Task brief
For each entry below, output it exactly as it stands.

====

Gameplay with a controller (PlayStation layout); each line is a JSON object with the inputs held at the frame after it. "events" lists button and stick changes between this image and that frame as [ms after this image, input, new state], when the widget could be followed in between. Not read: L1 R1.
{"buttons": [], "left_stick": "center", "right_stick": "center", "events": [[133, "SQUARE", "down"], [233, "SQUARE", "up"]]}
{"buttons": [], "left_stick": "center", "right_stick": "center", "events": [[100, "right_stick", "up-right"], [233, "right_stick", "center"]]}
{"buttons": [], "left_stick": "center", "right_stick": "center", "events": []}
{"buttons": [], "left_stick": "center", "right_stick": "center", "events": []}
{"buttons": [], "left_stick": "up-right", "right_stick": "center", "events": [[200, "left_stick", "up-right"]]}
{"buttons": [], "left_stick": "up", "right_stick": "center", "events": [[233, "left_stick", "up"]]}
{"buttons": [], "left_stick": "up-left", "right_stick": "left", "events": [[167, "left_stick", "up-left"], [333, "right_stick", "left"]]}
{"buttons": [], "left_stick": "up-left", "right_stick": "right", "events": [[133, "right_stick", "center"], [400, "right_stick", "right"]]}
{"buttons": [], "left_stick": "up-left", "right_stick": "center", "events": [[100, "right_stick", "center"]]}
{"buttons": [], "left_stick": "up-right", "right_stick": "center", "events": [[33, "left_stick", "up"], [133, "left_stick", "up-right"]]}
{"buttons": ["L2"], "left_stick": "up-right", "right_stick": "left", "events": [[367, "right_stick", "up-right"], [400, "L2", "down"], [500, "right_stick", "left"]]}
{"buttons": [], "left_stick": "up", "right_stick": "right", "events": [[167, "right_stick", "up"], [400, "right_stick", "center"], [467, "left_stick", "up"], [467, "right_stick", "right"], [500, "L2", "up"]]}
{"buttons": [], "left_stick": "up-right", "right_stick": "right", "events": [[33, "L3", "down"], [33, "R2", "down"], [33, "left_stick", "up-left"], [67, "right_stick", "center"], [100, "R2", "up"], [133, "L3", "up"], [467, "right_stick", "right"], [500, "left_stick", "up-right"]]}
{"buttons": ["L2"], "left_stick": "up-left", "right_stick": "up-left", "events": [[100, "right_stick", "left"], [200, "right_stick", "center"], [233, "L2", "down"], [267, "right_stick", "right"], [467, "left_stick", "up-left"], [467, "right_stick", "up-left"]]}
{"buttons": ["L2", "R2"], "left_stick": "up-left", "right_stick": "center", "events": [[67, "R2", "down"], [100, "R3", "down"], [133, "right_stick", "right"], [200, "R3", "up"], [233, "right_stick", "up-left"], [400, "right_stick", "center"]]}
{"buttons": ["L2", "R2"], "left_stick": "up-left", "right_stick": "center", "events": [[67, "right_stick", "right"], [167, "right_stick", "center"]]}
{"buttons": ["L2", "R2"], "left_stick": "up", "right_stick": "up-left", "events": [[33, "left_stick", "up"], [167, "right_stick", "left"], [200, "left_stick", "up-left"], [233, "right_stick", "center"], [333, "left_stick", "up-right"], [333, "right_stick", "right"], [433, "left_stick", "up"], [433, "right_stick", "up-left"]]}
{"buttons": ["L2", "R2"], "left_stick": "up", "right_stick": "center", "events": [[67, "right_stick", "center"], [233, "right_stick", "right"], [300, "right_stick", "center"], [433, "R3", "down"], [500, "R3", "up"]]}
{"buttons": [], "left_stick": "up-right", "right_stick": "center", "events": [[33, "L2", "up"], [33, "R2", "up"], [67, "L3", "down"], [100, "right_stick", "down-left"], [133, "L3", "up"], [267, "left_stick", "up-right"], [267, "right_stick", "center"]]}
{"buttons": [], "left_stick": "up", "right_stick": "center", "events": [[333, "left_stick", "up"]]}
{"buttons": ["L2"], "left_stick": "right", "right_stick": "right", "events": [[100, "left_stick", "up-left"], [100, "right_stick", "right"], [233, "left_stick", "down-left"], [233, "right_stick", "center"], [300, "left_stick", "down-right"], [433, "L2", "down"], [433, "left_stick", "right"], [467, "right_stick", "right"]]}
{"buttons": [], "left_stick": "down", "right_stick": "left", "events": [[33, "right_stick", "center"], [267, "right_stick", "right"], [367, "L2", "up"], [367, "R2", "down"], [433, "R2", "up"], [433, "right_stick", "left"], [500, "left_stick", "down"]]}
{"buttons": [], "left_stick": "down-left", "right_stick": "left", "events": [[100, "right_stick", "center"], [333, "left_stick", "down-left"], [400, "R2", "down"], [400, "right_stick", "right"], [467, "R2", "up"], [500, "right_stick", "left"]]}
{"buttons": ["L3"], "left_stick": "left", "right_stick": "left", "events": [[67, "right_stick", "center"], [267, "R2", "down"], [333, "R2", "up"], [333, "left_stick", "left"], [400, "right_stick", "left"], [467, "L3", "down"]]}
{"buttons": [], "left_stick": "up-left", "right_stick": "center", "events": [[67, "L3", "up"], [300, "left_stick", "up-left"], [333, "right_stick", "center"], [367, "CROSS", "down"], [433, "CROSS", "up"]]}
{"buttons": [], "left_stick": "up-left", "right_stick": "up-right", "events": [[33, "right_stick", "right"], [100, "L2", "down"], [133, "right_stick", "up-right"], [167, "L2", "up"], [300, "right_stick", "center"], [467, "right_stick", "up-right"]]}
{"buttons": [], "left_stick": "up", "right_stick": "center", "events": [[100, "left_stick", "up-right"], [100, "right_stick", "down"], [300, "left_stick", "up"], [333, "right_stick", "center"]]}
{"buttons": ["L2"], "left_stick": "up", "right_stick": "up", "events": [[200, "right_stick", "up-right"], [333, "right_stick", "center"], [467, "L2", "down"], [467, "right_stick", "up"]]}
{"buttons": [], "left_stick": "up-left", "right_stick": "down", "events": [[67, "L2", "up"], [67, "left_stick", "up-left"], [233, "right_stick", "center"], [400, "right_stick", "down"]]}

====

Finished exercise
Gameplay with a controller (PlayStation layout); each line is a JSON object with the inputs held at the frame after it. "events" lists button and stick changes between this image and that frame as [ms after this image, input, new state], when the widget could be followed in between. Not read: L1 R1.
{"buttons": [], "left_stick": "center", "right_stick": "center", "events": [[133, "SQUARE", "down"], [233, "SQUARE", "up"]]}
{"buttons": [], "left_stick": "center", "right_stick": "center", "events": [[100, "right_stick", "up-right"], [233, "right_stick", "center"]]}
{"buttons": [], "left_stick": "center", "right_stick": "center", "events": []}
{"buttons": [], "left_stick": "center", "right_stick": "center", "events": []}
{"buttons": [], "left_stick": "up-right", "right_stick": "center", "events": [[200, "left_stick", "up-right"]]}
{"buttons": [], "left_stick": "up", "right_stick": "center", "events": [[233, "left_stick", "up"]]}
{"buttons": [], "left_stick": "up-left", "right_stick": "left", "events": [[167, "left_stick", "up-left"], [333, "right_stick", "left"]]}
{"buttons": [], "left_stick": "up-left", "right_stick": "right", "events": [[133, "right_stick", "center"], [400, "right_stick", "right"]]}
{"buttons": [], "left_stick": "up-left", "right_stick": "center", "events": [[100, "right_stick", "center"]]}
{"buttons": [], "left_stick": "up-right", "right_stick": "center", "events": [[33, "left_stick", "up"], [133, "left_stick", "up-right"]]}
{"buttons": ["L2"], "left_stick": "up-right", "right_stick": "left", "events": [[367, "right_stick", "up-right"], [400, "L2", "down"], [500, "right_stick", "left"]]}
{"buttons": [], "left_stick": "up", "right_stick": "right", "events": [[167, "right_stick", "up"], [400, "right_stick", "center"], [467, "left_stick", "up"], [467, "right_stick", "right"], [500, "L2", "up"]]}
{"buttons": [], "left_stick": "up-right", "right_stick": "right", "events": [[33, "L3", "down"], [33, "R2", "down"], [33, "left_stick", "up-left"], [67, "right_stick", "center"], [100, "R2", "up"], [133, "L3", "up"], [467, "right_stick", "right"], [500, "left_stick", "up-right"]]}
{"buttons": ["L2"], "left_stick": "up-left", "right_stick": "up-left", "events": [[100, "right_stick", "left"], [200, "right_stick", "center"], [233, "L2", "down"], [267, "right_stick", "right"], [467, "left_stick", "up-left"], [467, "right_stick", "up-left"]]}
{"buttons": ["L2", "R2"], "left_stick": "up-left", "right_stick": "center", "events": [[67, "R2", "down"], [100, "R3", "down"], [133, "right_stick", "right"], [200, "R3", "up"], [233, "right_stick", "up-left"], [400, "right_stick", "center"]]}
{"buttons": ["L2", "R2"], "left_stick": "up-left", "right_stick": "center", "events": [[67, "right_stick", "right"], [167, "right_stick", "center"]]}
{"buttons": ["L2", "R2"], "left_stick": "up", "right_stick": "up-left", "events": [[33, "left_stick", "up"], [167, "right_stick", "left"], [200, "left_stick", "up-left"], [233, "right_stick", "center"], [333, "left_stick", "up-right"], [333, "right_stick", "right"], [433, "left_stick", "up"], [433, "right_stick", "up-left"]]}
{"buttons": ["L2", "R2"], "left_stick": "up", "right_stick": "center", "events": [[67, "right_stick", "center"], [233, "right_stick", "right"], [300, "right_stick", "center"], [433, "R3", "down"], [500, "R3", "up"]]}
{"buttons": [], "left_stick": "up-right", "right_stick": "center", "events": [[33, "L2", "up"], [33, "R2", "up"], [67, "L3", "down"], [100, "right_stick", "down-left"], [133, "L3", "up"], [267, "left_stick", "up-right"], [267, "right_stick", "center"]]}
{"buttons": [], "left_stick": "up", "right_stick": "center", "events": [[333, "left_stick", "up"]]}
{"buttons": ["L2"], "left_stick": "right", "right_stick": "right", "events": [[100, "left_stick", "up-left"], [100, "right_stick", "right"], [233, "left_stick", "down-left"], [233, "right_stick", "center"], [300, "left_stick", "down-right"], [433, "L2", "down"], [433, "left_stick", "right"], [467, "right_stick", "right"]]}
{"buttons": [], "left_stick": "down", "right_stick": "left", "events": [[33, "right_stick", "center"], [267, "right_stick", "right"], [367, "L2", "up"], [367, "R2", "down"], [433, "R2", "up"], [433, "right_stick", "left"], [500, "left_stick", "down"]]}
{"buttons": [], "left_stick": "down-left", "right_stick": "left", "events": [[100, "right_stick", "center"], [333, "left_stick", "down-left"], [400, "R2", "down"], [400, "right_stick", "right"], [467, "R2", "up"], [500, "right_stick", "left"]]}
{"buttons": ["L3"], "left_stick": "left", "right_stick": "left", "events": [[67, "right_stick", "center"], [267, "R2", "down"], [333, "R2", "up"], [333, "left_stick", "left"], [400, "right_stick", "left"], [467, "L3", "down"]]}
{"buttons": [], "left_stick": "up-left", "right_stick": "center", "events": [[67, "L3", "up"], [300, "left_stick", "up-left"], [333, "right_stick", "center"], [367, "CROSS", "down"], [433, "CROSS", "up"]]}
{"buttons": [], "left_stick": "up-left", "right_stick": "up-right", "events": [[33, "right_stick", "right"], [100, "L2", "down"], [133, "right_stick", "up-right"], [167, "L2", "up"], [300, "right_stick", "center"], [467, "right_stick", "up-right"]]}
{"buttons": [], "left_stick": "up", "right_stick": "center", "events": [[100, "left_stick", "up-right"], [100, "right_stick", "down"], [300, "left_stick", "up"], [333, "right_stick", "center"]]}
{"buttons": ["L2"], "left_stick": "up", "right_stick": "up", "events": [[200, "right_stick", "up-right"], [333, "right_stick", "center"], [467, "L2", "down"], [467, "right_stick", "up"]]}
{"buttons": [], "left_stick": "up-left", "right_stick": "down", "events": [[67, "L2", "up"], [67, "left_stick", "up-left"], [233, "right_stick", "center"], [400, "right_stick", "down"]]}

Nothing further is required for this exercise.